Malaysia Airlines Flight MH17 Shootdown Suspects To Be Named By Dutch Prosecutors, Russia Refuses To Cooperate


Dutch investigators last year revealed their finding, as The Washington Post reported, that a Russian military unit was responsible for the July 17, 2014, downing of Malaysia Airlines Flight MH17 over a war-torn region of Ukraine — a shootdown that killed all 298 passengers and crew on board. About two-thirds of the passengers on the Boeing 777-200 were Dutch nationals, but one was an American citizen.

Now, nearly five years after the Russian Buk missile shot down the commercial flight that was headed from Amsterdam to Kuala Lumpur, Dutch prosecutors are apparently ready to name individual suspects in the attack, according to a report by the Reuters news agency.
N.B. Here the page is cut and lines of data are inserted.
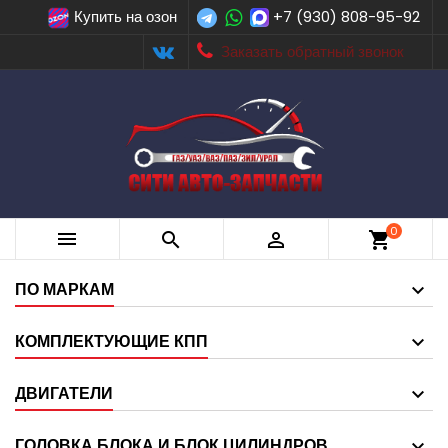
Купить на озон
+7 (930) 808-95-92
Заказать обратный звонок
0



shopping_cart
ПО МАРКАМ
КОМПЛЕКТУЮЩИЕ КПП
ДВИГАТЕЛИ
ГОЛОВКА БЛОКА И БЛОК ЦИЛИНДРОВ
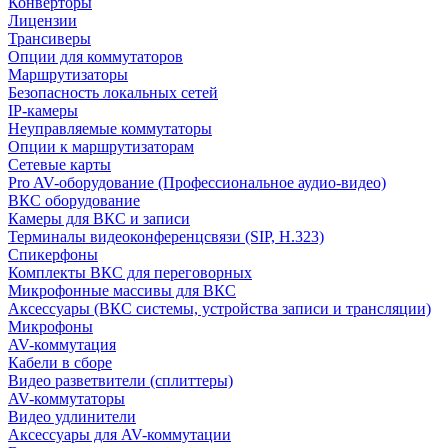
Конверторы
Лицензии
Трансиверы
Опции для коммутаторов
Маршрутизаторы
Безопасность локальных сетей
IP-камеры
Неуправляемые коммутаторы
Опции к маршрутизаторам
Сетевые карты
Pro AV-оборудование (Профессиональное аудио-видео)
ВКС оборудование
Камеры для ВКС и записи
Терминалы видеоконференцсвязи (SIP, H.323)
Спикерфоны
Комплекты ВКС для переговорных
Микрофонные массивы для ВКС
Аксессуары (ВКС системы, устройства записи и трансляции)
Микрофоны
AV-коммутация
Кабели в сборе
Видео разветвители (сплиттеры)
AV-коммутаторы
Видео удлинители
Аксессуары для AV-коммутации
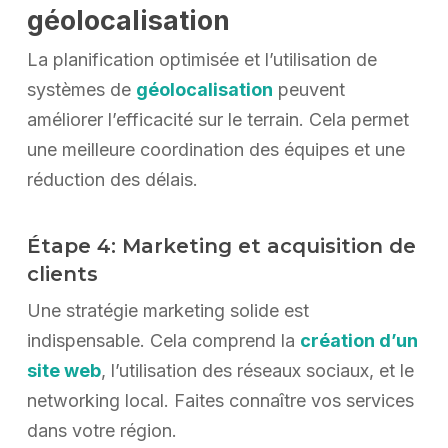
géolocalisation
La planification optimisée et l’utilisation de
systèmes de
géolocalisation
peuvent
améliorer l’efficacité sur le terrain. Cela permet
une meilleure coordination des équipes et une
réduction des délais.
Étape 4: Marketing et acquisition de
clients
Une stratégie marketing solide est
indispensable. Cela comprend la
création d’un
site web
, l’utilisation des réseaux sociaux, et le
networking local. Faites connaître vos services
dans votre région.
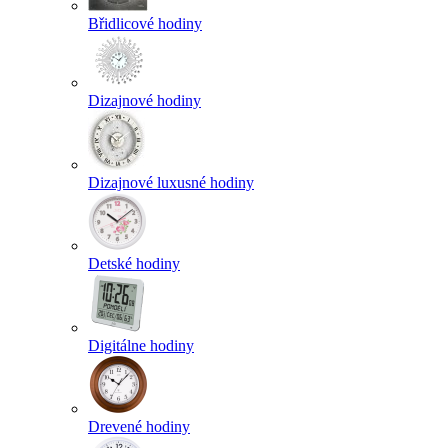
Břidlicové hodiny
Dizajnové hodiny
Dizajnové luxusné hodiny
Detské hodiny
Digitálne hodiny
Drevené hodiny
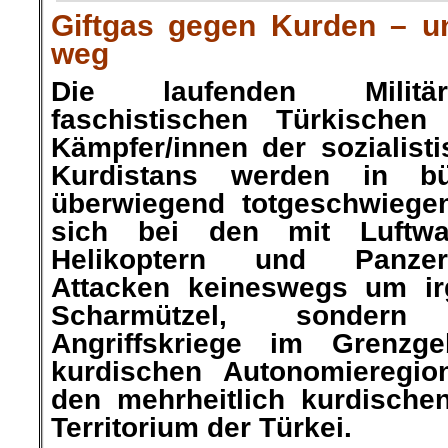
Giftgas gegen Kurden – u
weg
Die laufenden Militär
faschistischen Türkische
Kämpfer/innen der sozialisti
Kurdistans werden in bü
überwiegend totgeschwiegen
sich bei den mit Luftwaf
Helikoptern und Panzer
Attacken keineswegs um ir
Scharmützel, sonder
Angriffskriege im Grenzg
kurdischen Autonomieregi
den mehrheitlich kurdische
Territorium der Türkei.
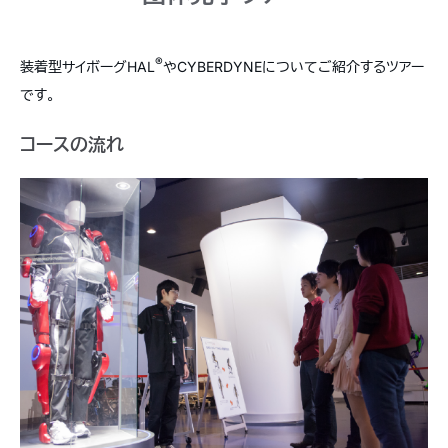
®
装着型サイボーグHAL
やCYBERDYNEについてご紹介するツアー
です。
コースの流れ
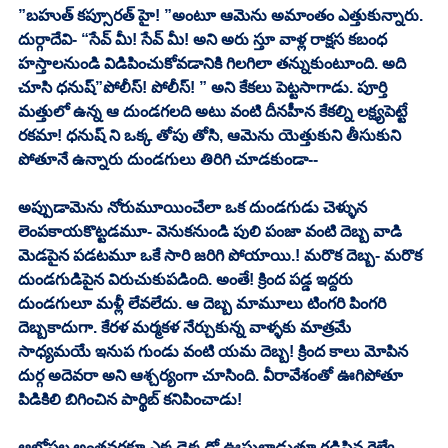
”బహుత్ కప్సూరత్ హై! ”అంటూ ఆమెను అమాంతం ఎత్తుకున్నారు. 
దుర్గాదేవి- “సేవ్ మీ! సేవ్ మీ! అని అరు స్తూ వాళ్ల రాక్షస కబంధ 
హస్తాలనుండి విడిపించుకోవడానికి గిలగిలా తన్నుకుంటూంది. అది 
చూసి ధనుష్”పోలీస్! పోలీస్! ” అని కేకలు పెట్టసాగాడు. పూర్తి 
మత్తులో ఉన్న ఆ దుండగలది అటు వంటి దీనహీన కేకల్ని లక్ష్యపెట్టే 
రకమా! ధనుష్ ని ఒక్క తోపు తోసి, ఆమెను యెత్తుకుని తీసుకుని 
పోతూనే ఉన్నారు దుండగులు తిరిగి చూడకుండా-- 
అప్పుడామెను నోరుమూయించేలా ఒక దుండగుడు చెళ్ళున 
లెంపకాయకొట్టడమూ- వెనుకనుండి పులి పంజా వంటి దెబ్బ వాడి 
మెడపైన పడటమూ ఒకే సారి జరిగి పోయాయి.! మరొక దెబ్బ- మరొక 
దుండగుడిపైన విరుచుకుపడింది. అంతే! క్రింద పడ్డ ఇద్దరు 
దుండగులూ మళ్లీ లేవలేదు. ఆ దెబ్బ మామూలు టింగరి పింగరి 
దెబ్బకాదుగా. కేరళ మర్మకళ నేర్చుకున్న వాళ్ళకు మాత్రమే 
సాధ్యమయే ఇనుప గుండు వంటి యమ దెబ్బ! క్రింద కాలు మోపిన 
దుర్గ అదెవరా అని ఆశ్చర్యంగా చూసింది. వీరావేశంతో ఊగిపోతూ 
పిడికిలి బిగించిన పార్థిబ్ కనిపించాడు! 
ఆలోపల అంతవరకూ ఎక్కడెక్కడో ఊసులాడుతూ గడిపిన రైల్వే 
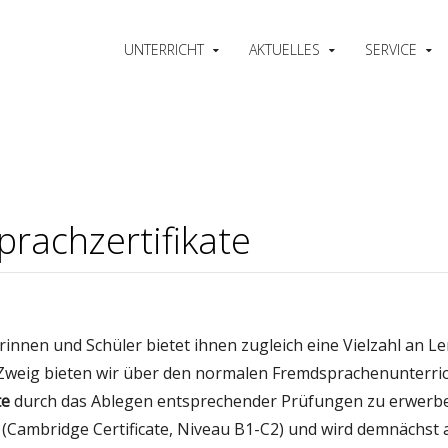
UNTERRICHT
AKTUELLES
SERVICE
rachzertifikate
innen und Schüler bietet ihnen zugleich eine Vielzahl an L
Zweig bieten wir über den normalen Fremdsprachenunterrich
te
durch das Ablegen entsprechender Prüfungen zu erwerben.
 (Cambridge Certificate, Niveau B1-C2) und wird demnächst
While prosecutors said only that a June 19 press conference would cover “new developments” in the Flight MH17 case, two separate reports by Dutch broadcasters cited sources who claimed that specific individuals would be named as suspects, according to the Dutch news site NL Times.

Those suspects are likely to be Russian military personnel. As Inquisitr reported in February of 2017, the United Kingdom-based independent investigative group Bellingcat named retired Russian Major General Sergey Dubinsky as a potential suspect in the case.

Dubinsky is believed to be a high-ranking officer in Russia’s military intelligence agency known as the GRU — an agency that may be familiar to Americans from the report by special counsel Robert Mueller (available online via The New York Times) which names the GRU as the Russian spy service behind the cyber-attacks on the 2016 United States presidential election.

But according to Reuters, the Russian government has told the Dutch investigators that Russia will not cooperate with their probe.

The Dutch-led Joint Investigative Team, which also includes representatives from Australia, Belgium, Malaysia, and Ukraine, has said that even though Russia is not expected to turn over any suspects named in the course of the investigation, their trials could move forward even without the suspects present, according to a report by the Australian Daily Telegraph newspaper. There were 38 Australians on board the plane when it was shot down.

Though 19-year-old dual American and Dutch citizen Quinn Lucas Schansman was also killed in the downing of the plane, as ABC News reported, how the United States government and Donald Trump administration will respond if Russian suspects are named remains unclear.

Dubinsky, for example, has been linked to Russian Deputy Prime Minister Vladislav Surkov, who is described as “the mysterious Kremlin puppet master” who was the “chief architect of Vladimir Putin’s system,” according to The Guardian newspaper. But Trump has been extremely reluctant, as USA Today has documented, to criticize Putin in public.